This project focuses on predicting the type of healthcare service a patient might require whether it be Inpatient / Outpatient / Emergency / Residential care based on their demographics, socio-economic factors, and medical conditions. By analyzing a comprehensive dataset comprising patient records, including demographic information, medical history, and healthcare service utilization patterns, we aim to develop predictive models that can assist healthcare providers in efficiently allocating resources and enhance timely & appropriate care for patients.
We begin by exploring the Patient Characteristics Survey dataset, which includes information on 196,102 patients. Outpatient care emerges as the most utilized service, with approximately 68% of patients preferring this option. We observe demographic trends, regional disparities, and ethnic influences on healthcare utilization. Insurance type significantly impacts healthcare choices, and certain medical conditions are more prevalent among specific patient groups.
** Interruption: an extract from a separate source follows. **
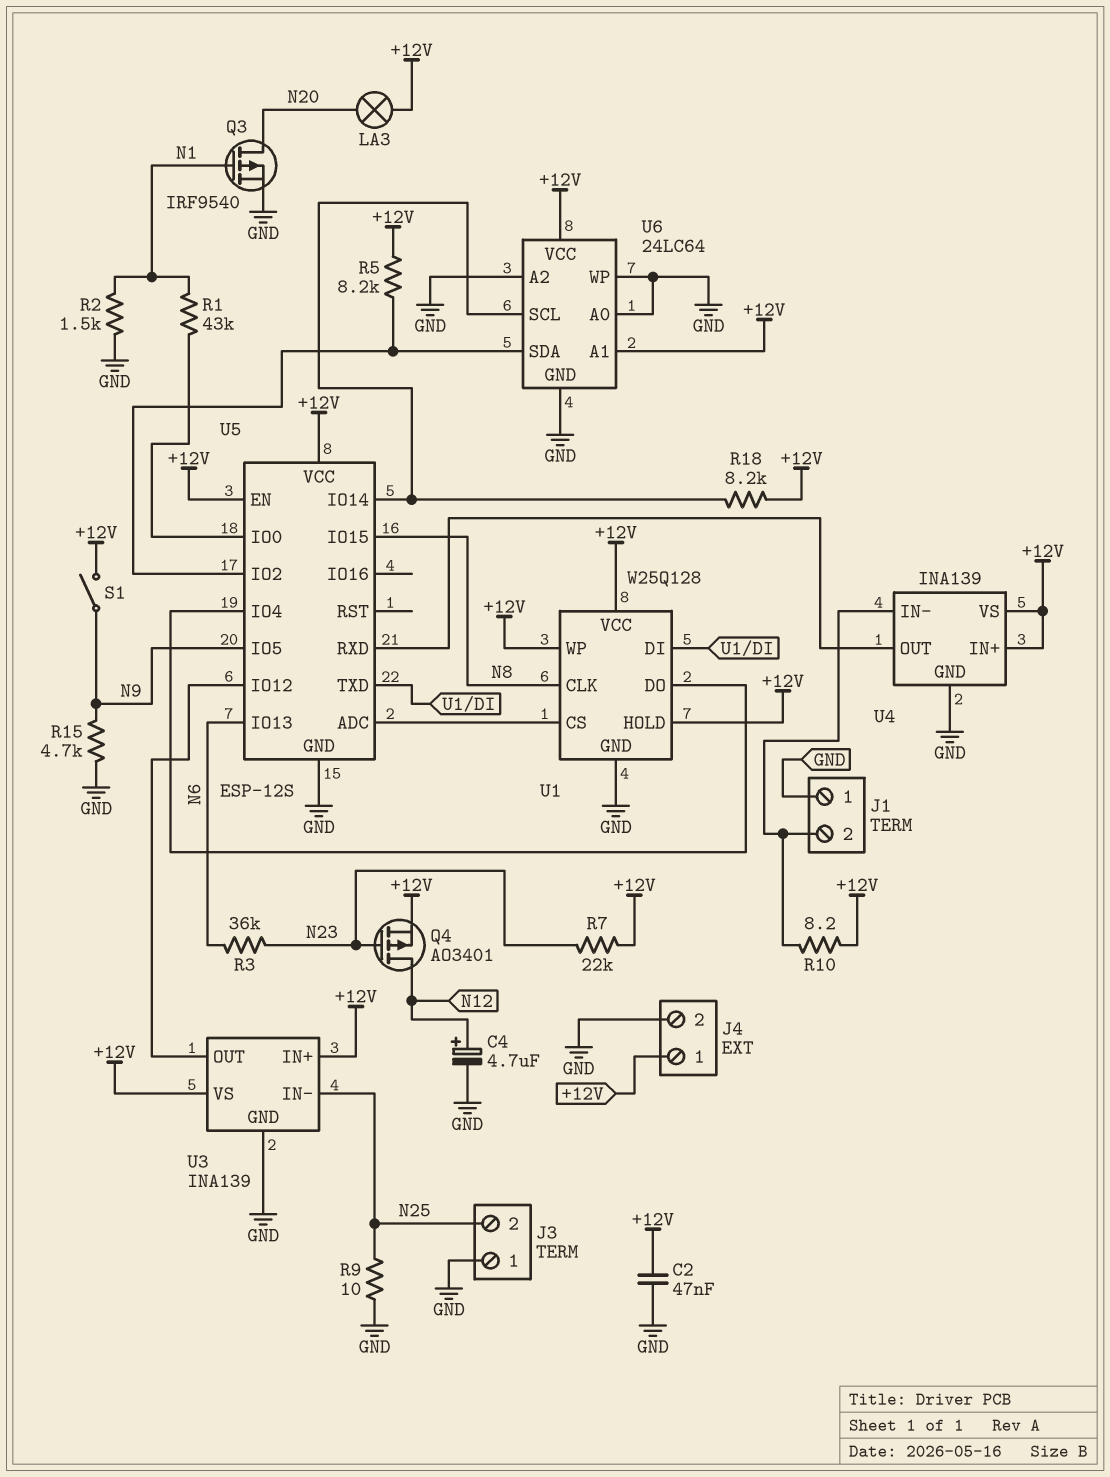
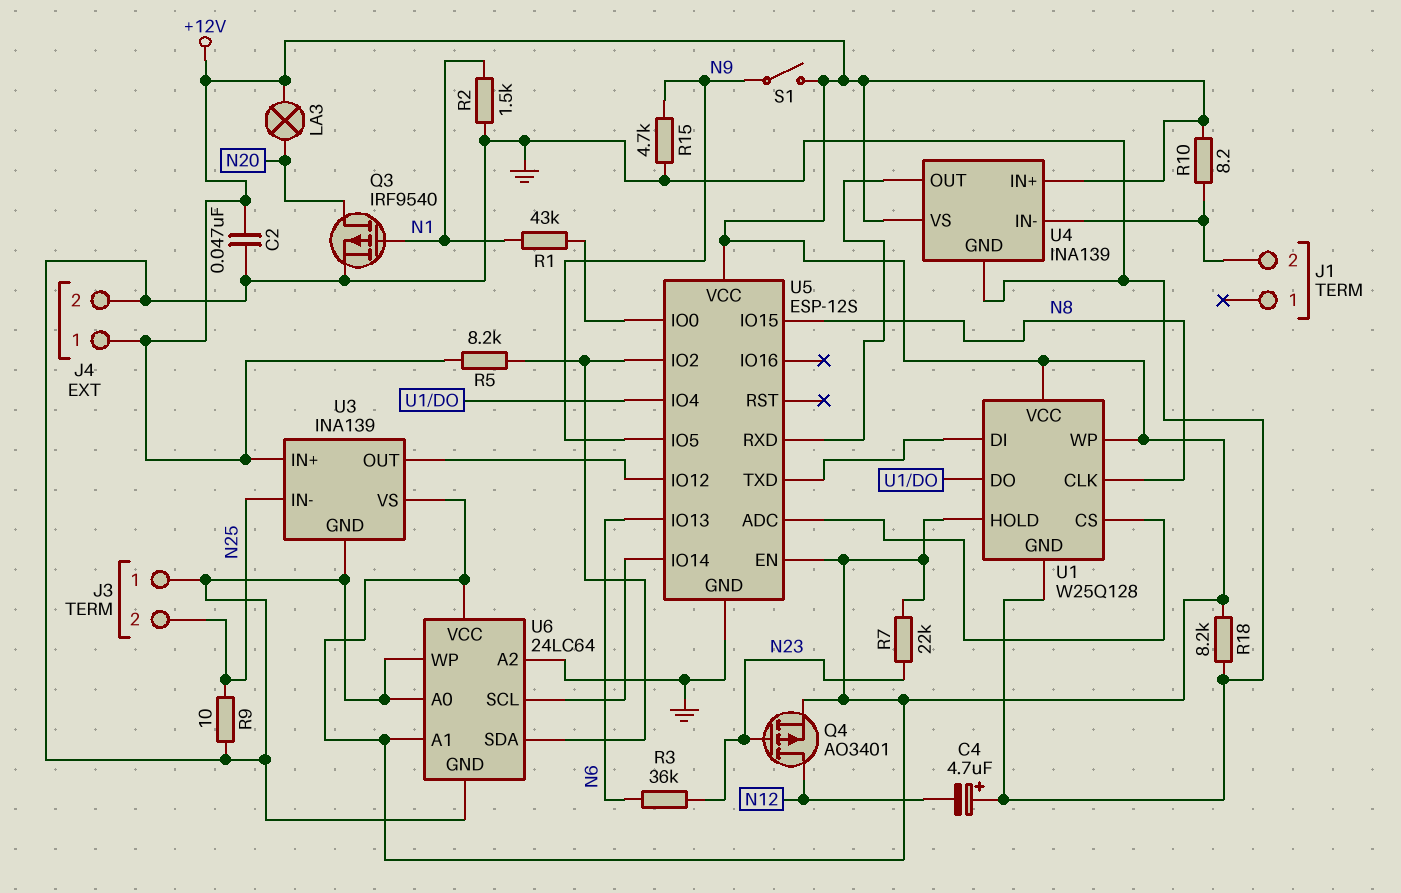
C4: 4.7uF (plus N12, minus GND) -> 4.7uF (plus GND, minus N12)
J1 pin 1: GND -> none
R18: 8.2k (+12V, U5/IO14) -> 8.2k (+12V, GND)

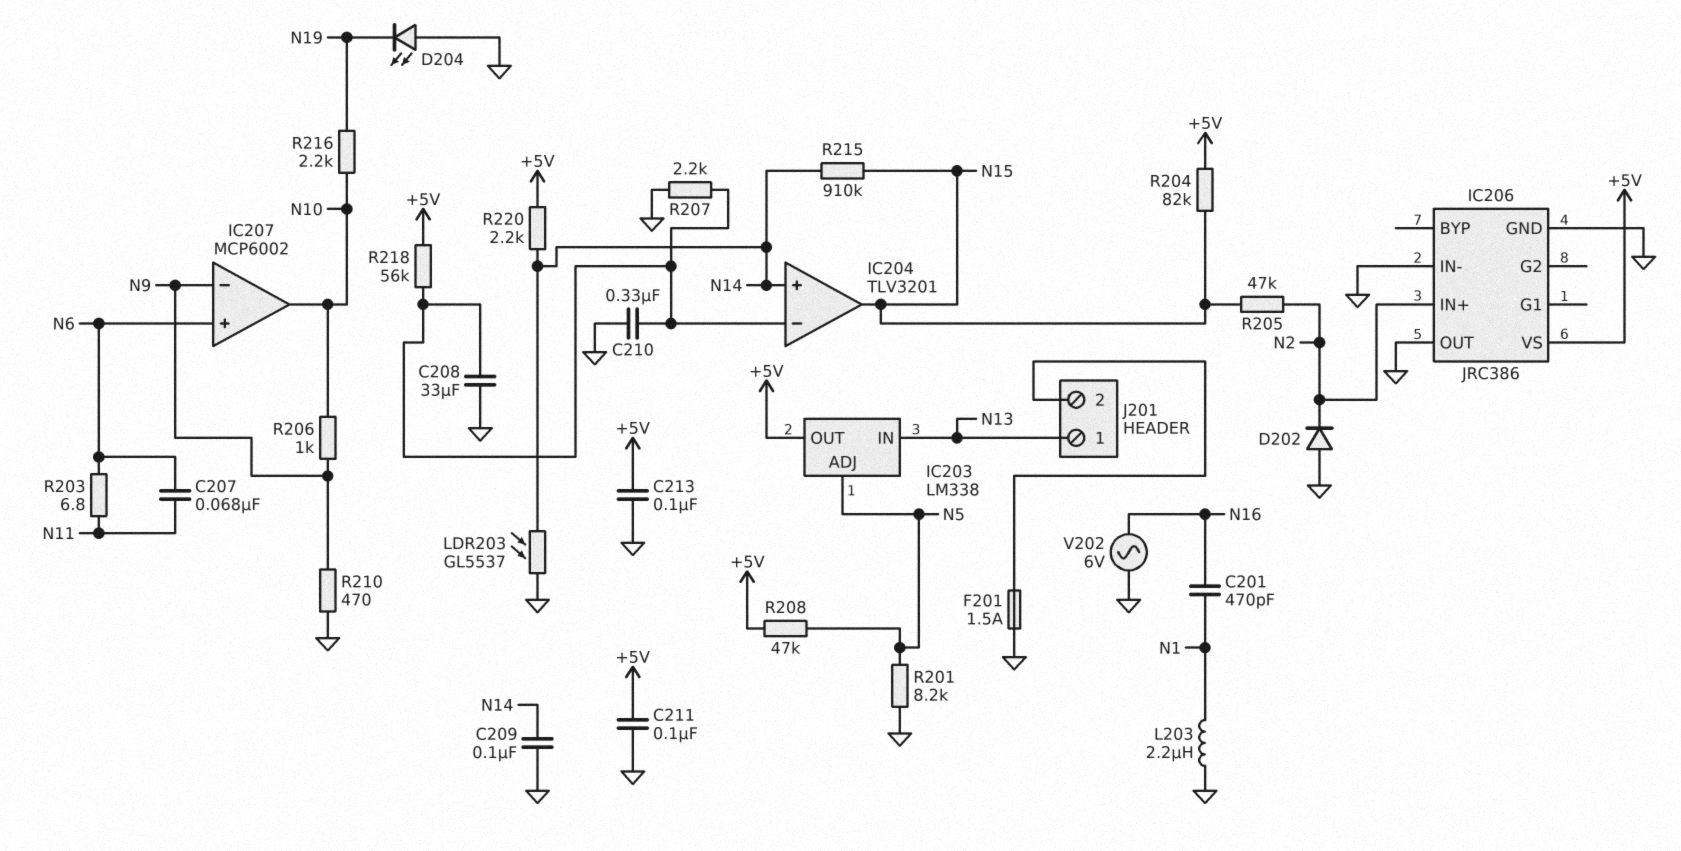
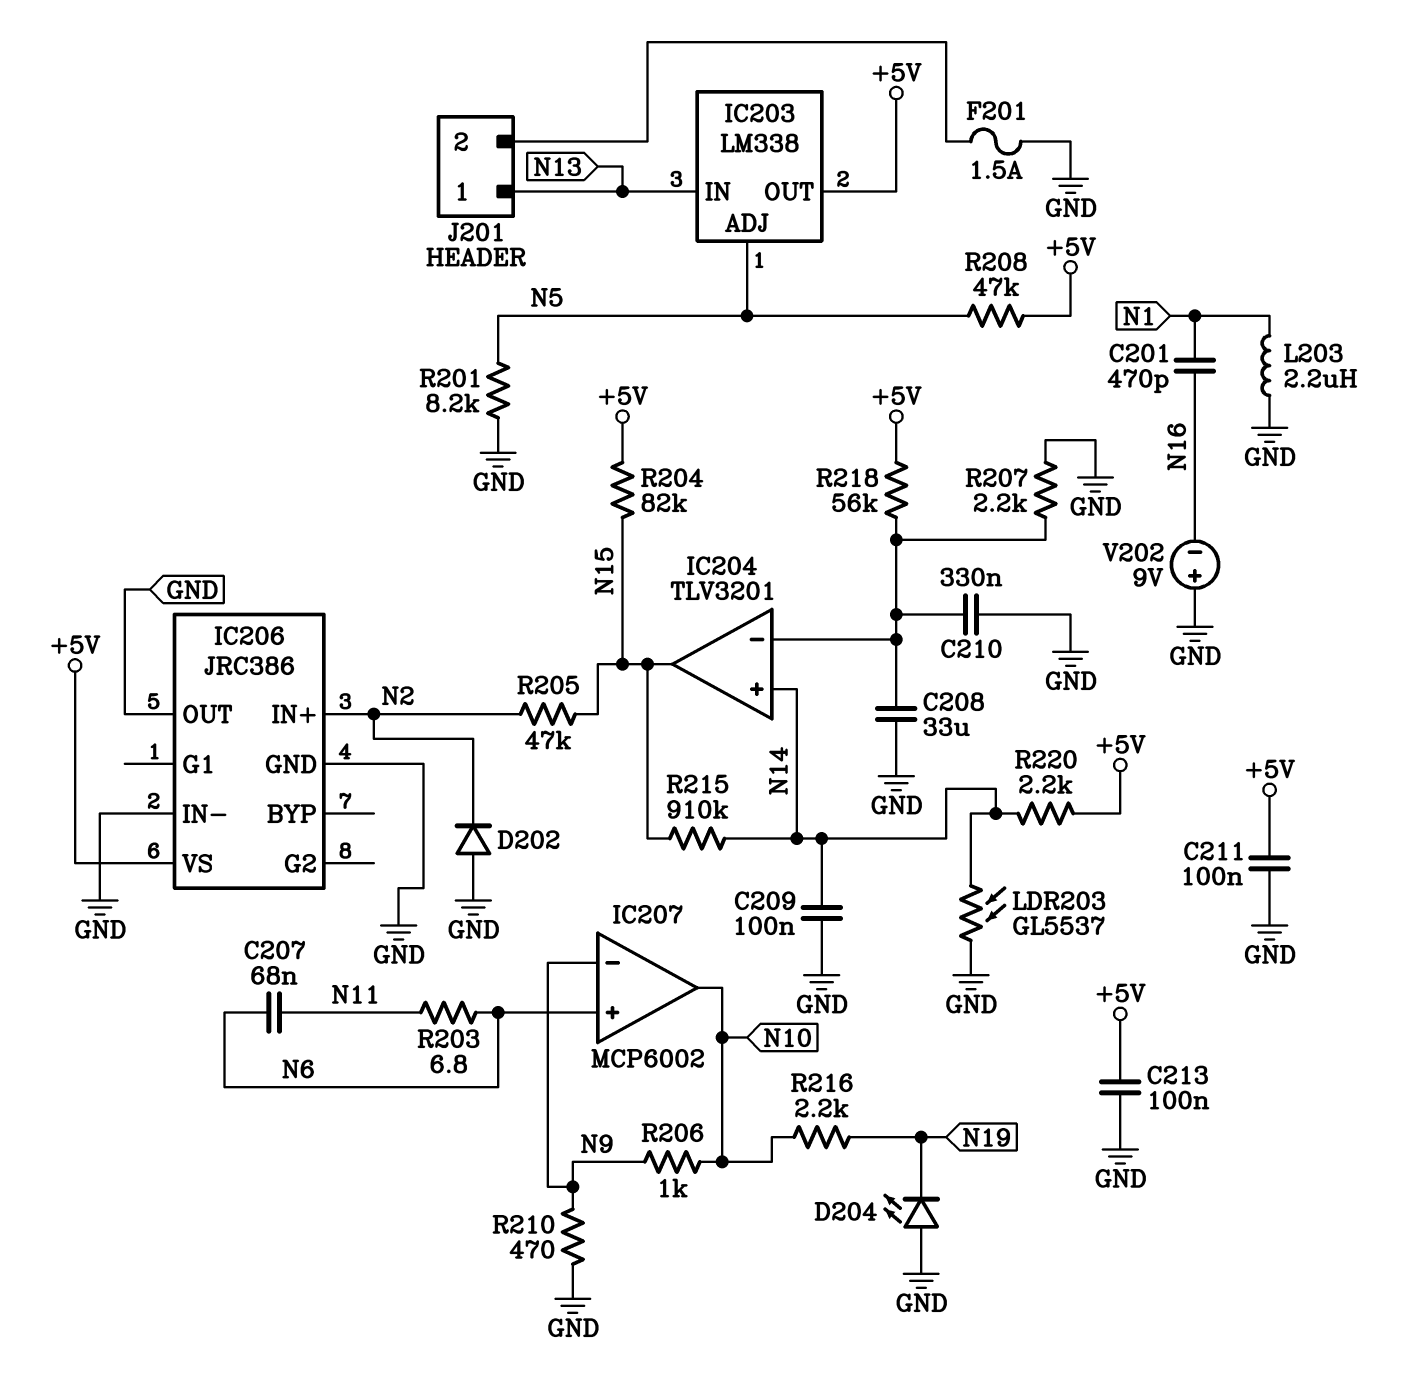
V202: AC 6V (GND, N16) -> 9V (plus GND, minus N16)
The dataset undergoes several pre-processing steps to ensure data quality and compatibility for modeling. We integrate additional datasets by zip code to incorporate other relevant social and environmental factors such as Median house income, number of hospitals, number of parks in that particular zip code. Irrelevant columns are removed, and missing values are handled using various strategies such as imputation and dropping rows. We perform normalization and feature selection techniques to prepare the dataset for modeling.
We train various machine learning models, including Random Forest, Decision Tree, Gradient Boosting, Neural Networks, Logistic Regression, and Naive Bayesian, on three distinct datasets: Original, Oversampled, and Oversampled with PCA. Models are evaluated based on accuracy, precision, recall, and F1 score. Random Forest, Decision Tree, and Gradient Boosting demonstrate strong predictive capabilities for healthcare service utilization.
Classification Model | Precision | Recall | Accuracy | Computation Time (in sec) |
---|---|---|---|---|
Random Forest | 0.98 | 0.97 | 0.97 | 215.25 |
Decision Tree | 0.96 | 0.96 | 0.96 | 22.84 |
Gradient Boosting | 0.78 | 0.79 | 0.79 | 2322.39 |
Throughout the project, we implement rigorous methodologies to ensure reliable results. We employ Train-Validate-Test splits and stratified sampling for model evaluation. Additionally, we experiment with oversampling techniques and Principal Component Analysis (PCA) for dimensionality reduction to enhance model performance. We also explored k-means clustering for pattern identification in the dataset.
Our findings suggest that predictive models can effectively forecast healthcare service utilization based on patient characteristics. However, challenges remain in accurately predicting emergency services and incorporating temporal changes in patient demographics and healthcare trends. We recommend updating the dataset to capture the latest trends, conducting external validation for broader applicability, and collaborating with healthcare institutions across diverse regions to enhance model robustness.
Future research endeavors could focus on developing specialized models for different care needs to further refine predictive capabilities in diverse healthcare settings. Collaboration with healthcare institutions across diverse regions to collect region-specific data would also contribute to enhancing the model's generalizability and predictive accuracy. Additionally, incorporating real-time data streams and advanced machine learning techniques could further improve the accuracy and reliability of predictive models for healthcare service utilization.